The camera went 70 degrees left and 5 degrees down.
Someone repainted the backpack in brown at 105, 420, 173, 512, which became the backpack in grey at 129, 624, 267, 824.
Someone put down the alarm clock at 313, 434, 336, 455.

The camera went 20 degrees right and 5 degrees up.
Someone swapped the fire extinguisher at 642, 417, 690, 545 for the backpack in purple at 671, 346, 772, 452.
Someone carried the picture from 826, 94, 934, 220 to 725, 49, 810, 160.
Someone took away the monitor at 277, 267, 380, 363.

* * *

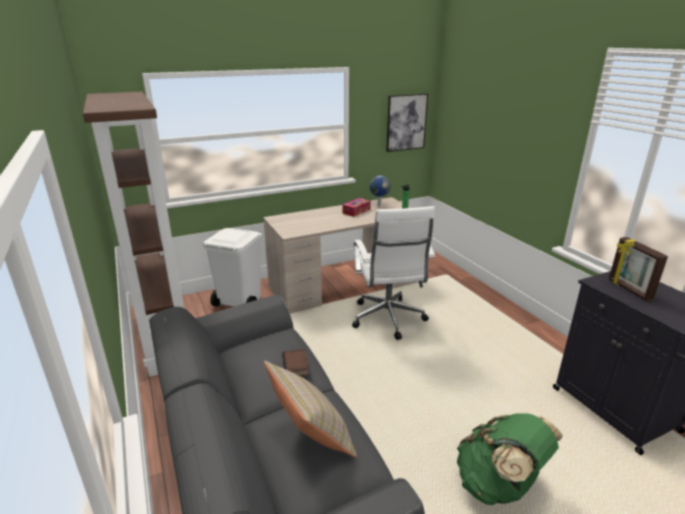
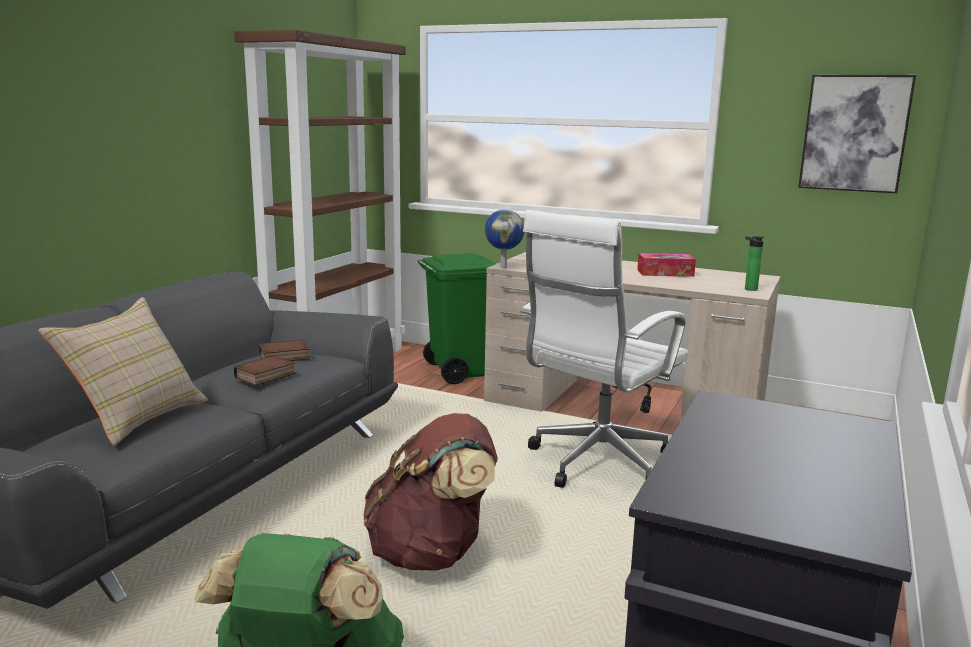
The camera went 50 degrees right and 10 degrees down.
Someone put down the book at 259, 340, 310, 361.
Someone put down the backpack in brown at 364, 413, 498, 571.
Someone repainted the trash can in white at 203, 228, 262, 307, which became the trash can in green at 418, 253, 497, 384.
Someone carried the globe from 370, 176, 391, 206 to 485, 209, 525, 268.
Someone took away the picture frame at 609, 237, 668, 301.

**About this exercise**
The lines above, starting at the one with "The camera went 70" and ending at the one with "Someone repainted the backpack", are the only ones to return, exactly as written.

**Response box**
The camera went 70 degrees left and 5 degrees down.
Someone repainted the backpack in brown at 105, 420, 173, 512, which became the backpack in grey at 129, 624, 267, 824.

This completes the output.